> _About this task_
Return every line of the records below verbatim, omitting the pictures.

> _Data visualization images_
━━━━━━━━━━

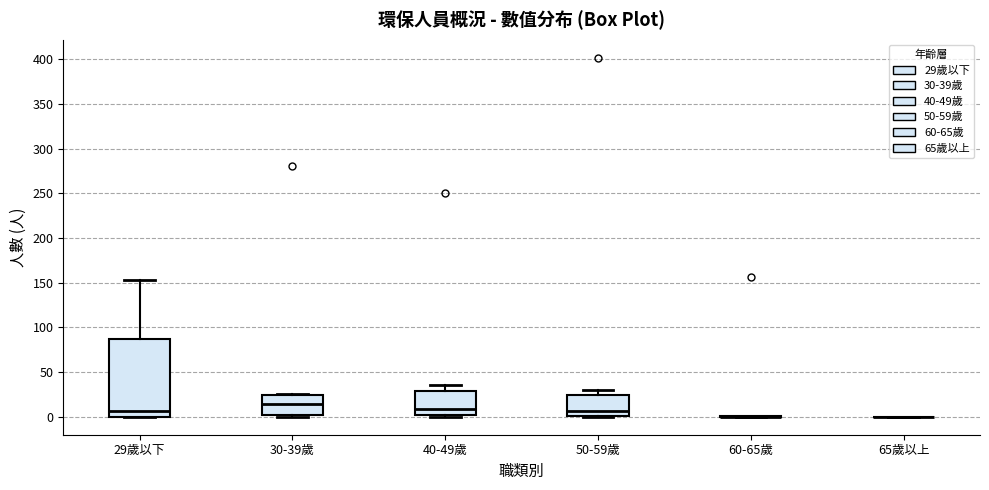

Reading left to right, transcribe this box plot: for each box, give where its median line is, the range the box spans, and where its two whiskers end, as read against the y-axis. The values are not printed on the chart, so give them approximately, as read against the axis.

29歲以下: median 5, box 0 to 90, whiskers 0 to 155
30-39歲: median 15, box 5 to 25, whiskers 0 to 25 (just above the box's upper edge)
40-49歲: median 10, box 0 to 30, whiskers 0 (just below the box's lower edge) to 35
50-59歲: median 5, box 0 to 25, whiskers 0 to 30
60-65歲: box collapsed to a line at 0, whiskers 0 to 0
65歲以上: box collapsed to a line at 0, whiskers 0 to 0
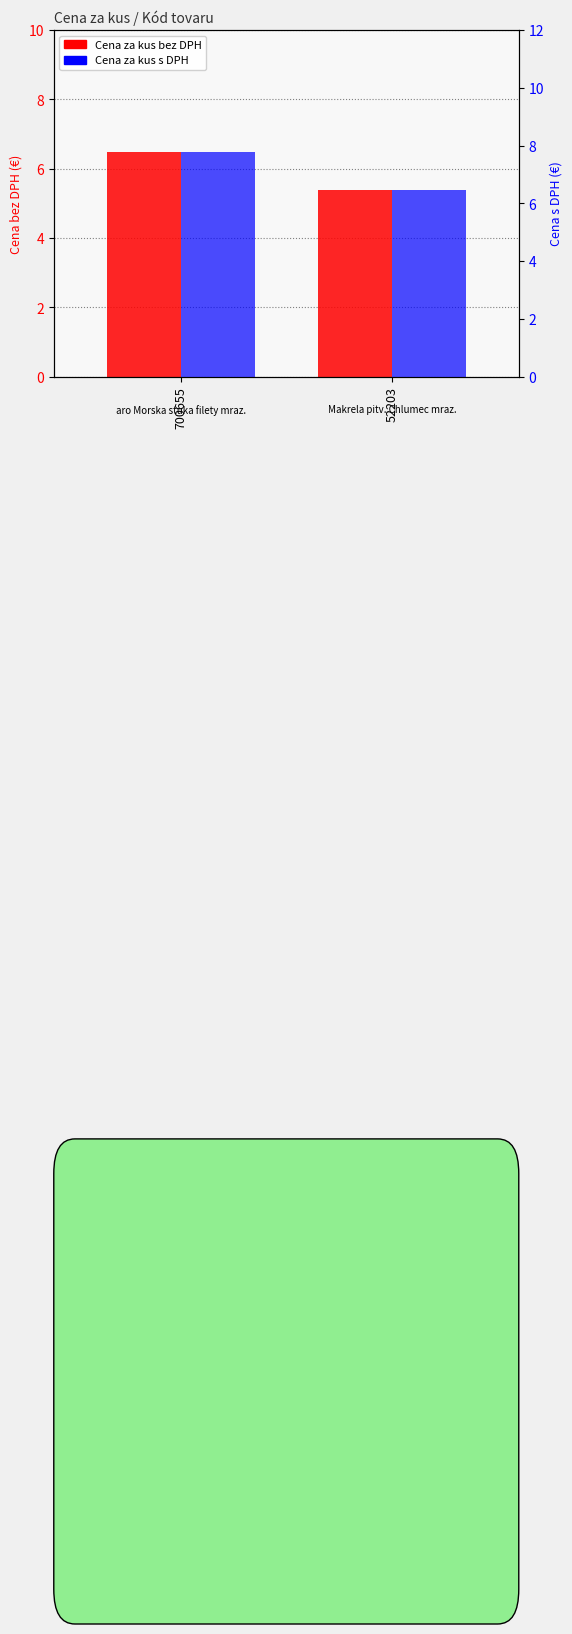

Count the number of data series in this chart.

2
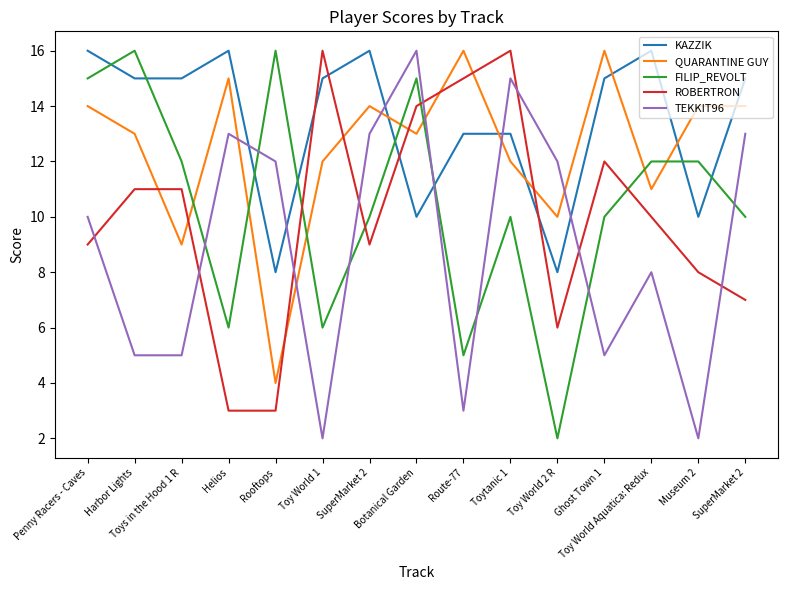

What is the label of the 12th point from the left?

Ghost Town 1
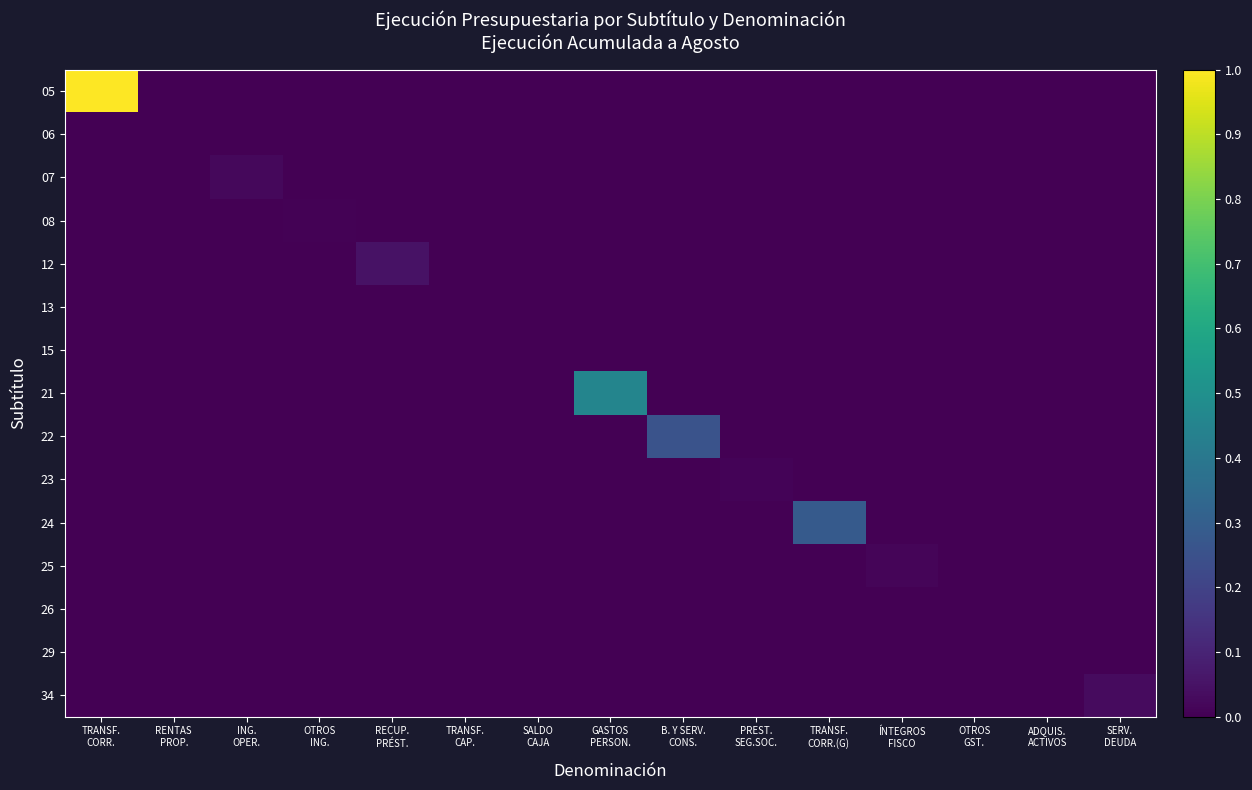

At RECUP. PRÉST., list the series in order from smallest to largest.

05, 06, 07, 08, 13, 15, 21, 22, 23, 24, 25, 26, 29, 34, 12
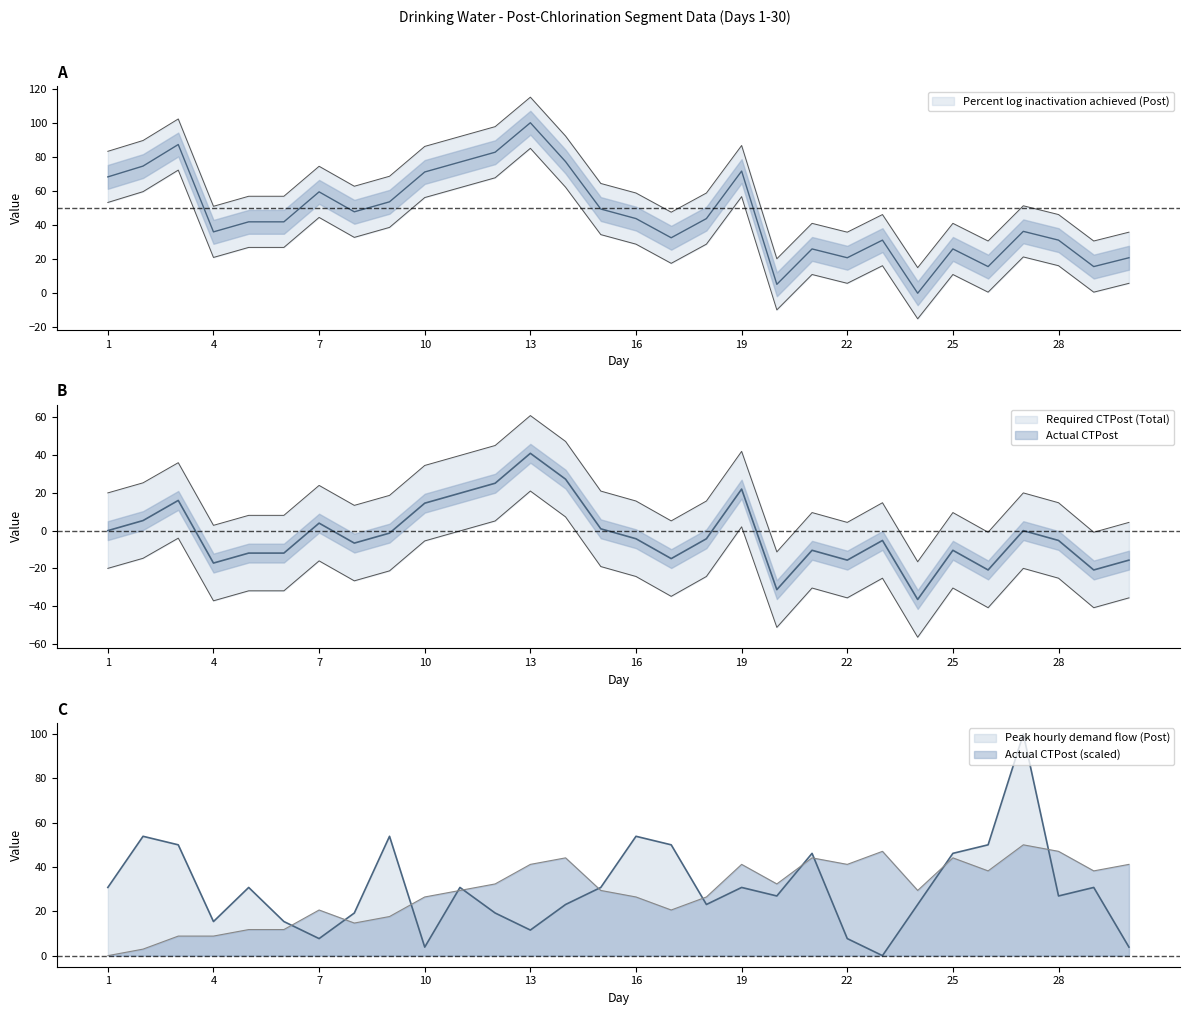

List the labels in order of Peak hourly demand flow (Post) value, smallest first.

23, 10, 30, 7, 22, 13, 4, 6, 8, 12, 14, 18, 24, 20, 28, 1, 5, 11, 15, 19, 29, 21, 25, 3, 17, 26, 2, 9, 16, 27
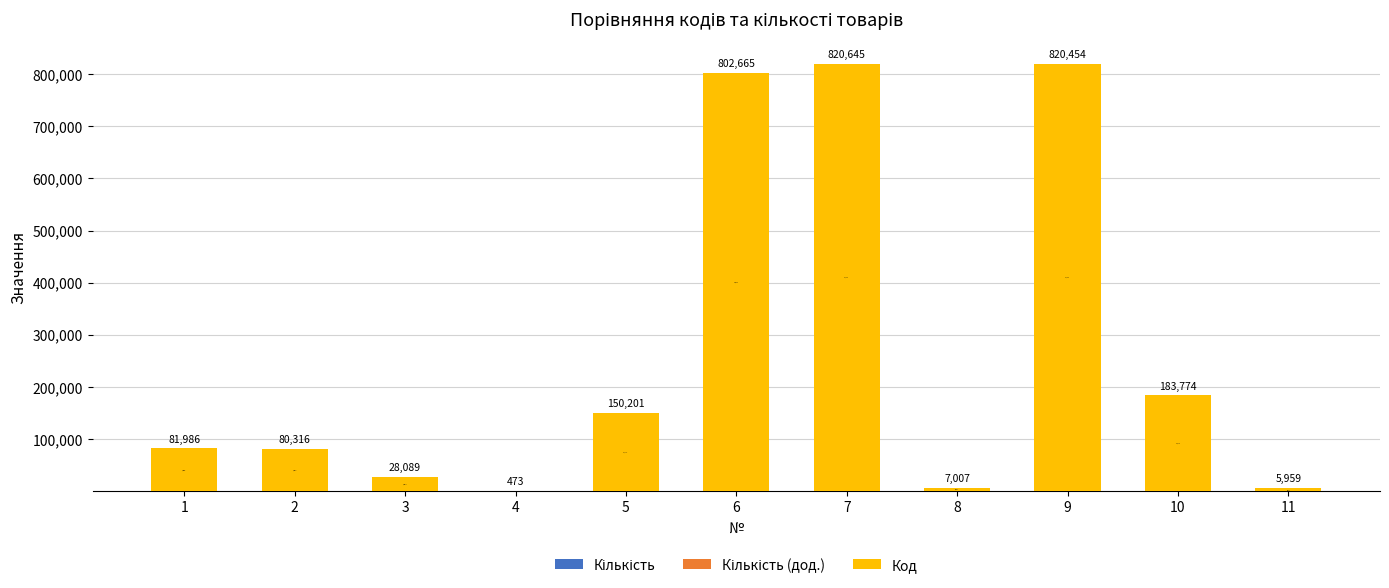

What is the total value across all series at 3?

28091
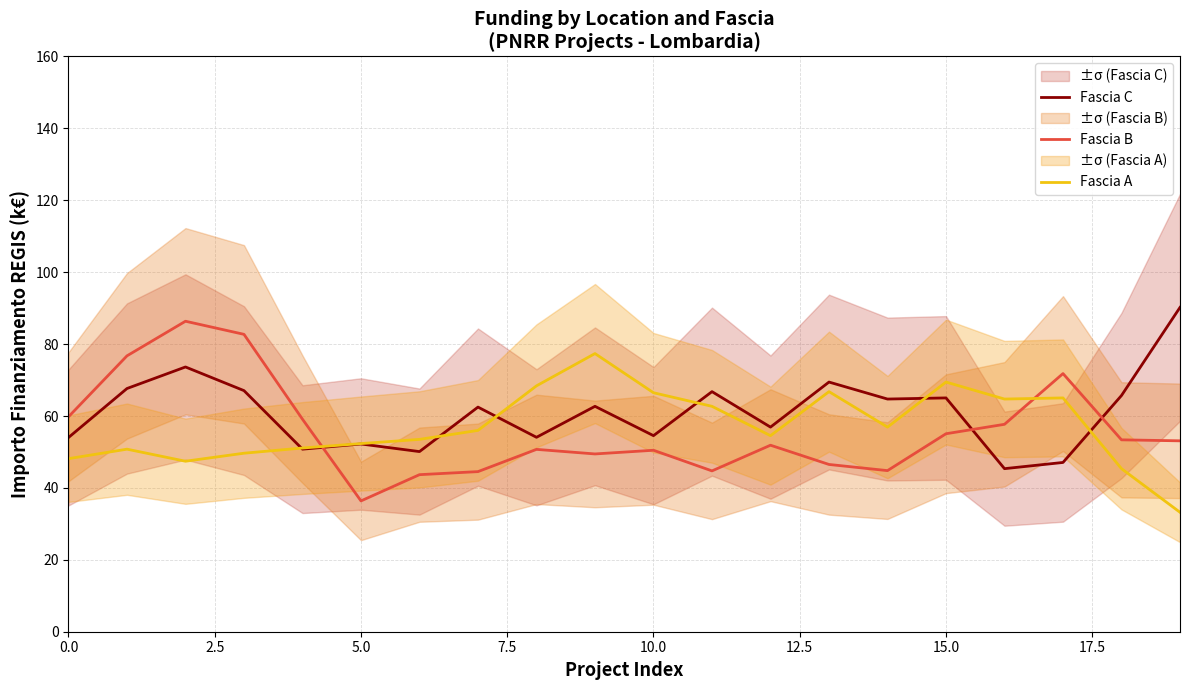

Which series has the widest spread of values?

Fascia B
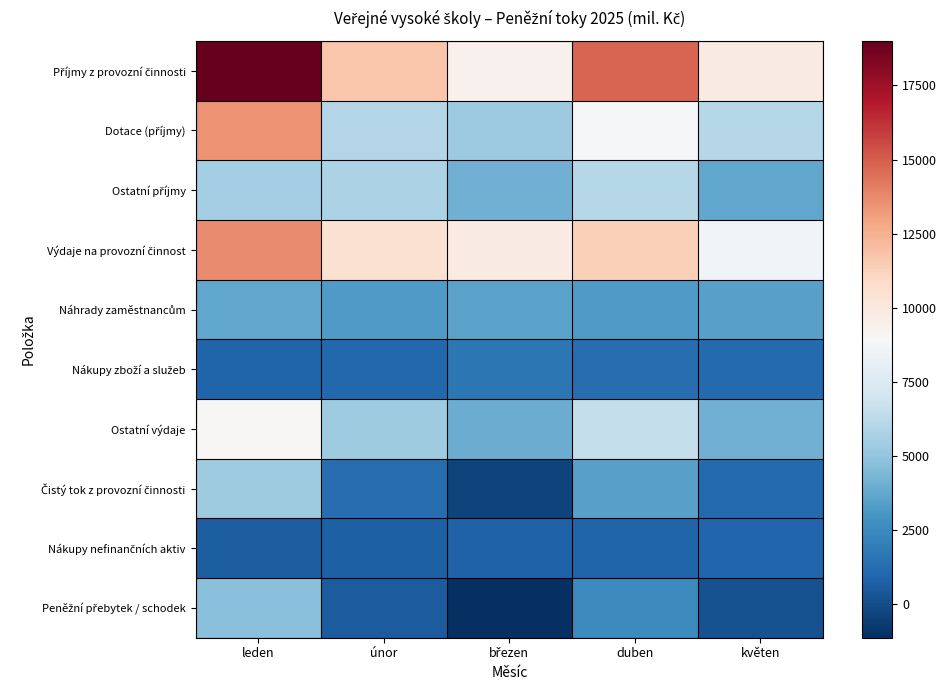

Rank the series at březen from highest to lowest value.

Výdaje na provozní činnost, Příjmy z provozní činnosti, Dotace (příjmy), Ostatní příjmy, Ostatní výdaje, Náhrady zaměstnancům, Nákupy zboží a služeb, Nákupy nefinančních aktiv, Čistý tok z provozní činnosti, Peněžní přebytek / schodek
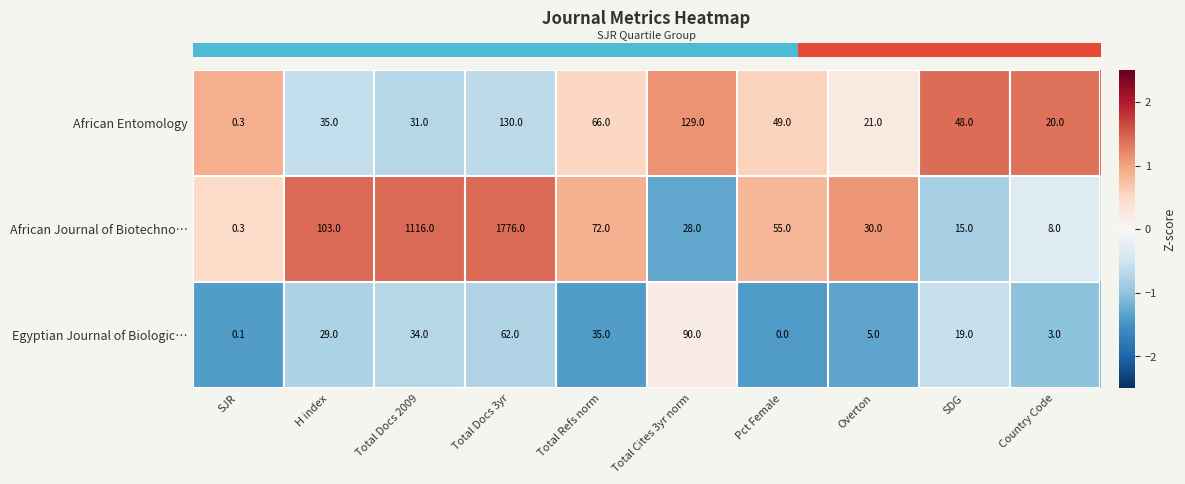

Which category has the highest value across all series?

Total Docs 3yr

━━━━━━━━━━

> _Response to this task_
Reading left to right, transcribe this box plot: for each box, give where its median line is, the range the box spans, and where its two whiskers end, as read against the y-axis. The values are not printed on the chart, so give them approximately, as read against the axis.

29歲以下: median 5, box 0 to 90, whiskers 0 to 155
30-39歲: median 15, box 5 to 25, whiskers 0 to 25 (just above the box's upper edge)
40-49歲: median 10, box 0 to 30, whiskers 0 (just below the box's lower edge) to 35
50-59歲: median 5, box 0 to 25, whiskers 0 to 30
60-65歲: box collapsed to a line at 0, whiskers 0 to 0
65歲以上: box collapsed to a line at 0, whiskers 0 to 0

Count the number of data series in this chart.

2

What is the label of the 12th point from the left?

Ghost Town 1

At RECUP. PRÉST., list the series in order from smallest to largest.

05, 06, 07, 08, 13, 15, 21, 22, 23, 24, 25, 26, 29, 34, 12

List the labels in order of Peak hourly demand flow (Post) value, smallest first.

23, 10, 30, 7, 22, 13, 4, 6, 8, 12, 14, 18, 24, 20, 28, 1, 5, 11, 15, 19, 29, 21, 25, 3, 17, 26, 2, 9, 16, 27

What is the total value across all series at 3?

28091

Which series has the widest spread of values?

Fascia B

Rank the series at březen from highest to lowest value.

Výdaje na provozní činnost, Příjmy z provozní činnosti, Dotace (příjmy), Ostatní příjmy, Ostatní výdaje, Náhrady zaměstnancům, Nákupy zboží a služeb, Nákupy nefinančních aktiv, Čistý tok z provozní činnosti, Peněžní přebytek / schodek

Which category has the highest value across all series?

Total Docs 3yr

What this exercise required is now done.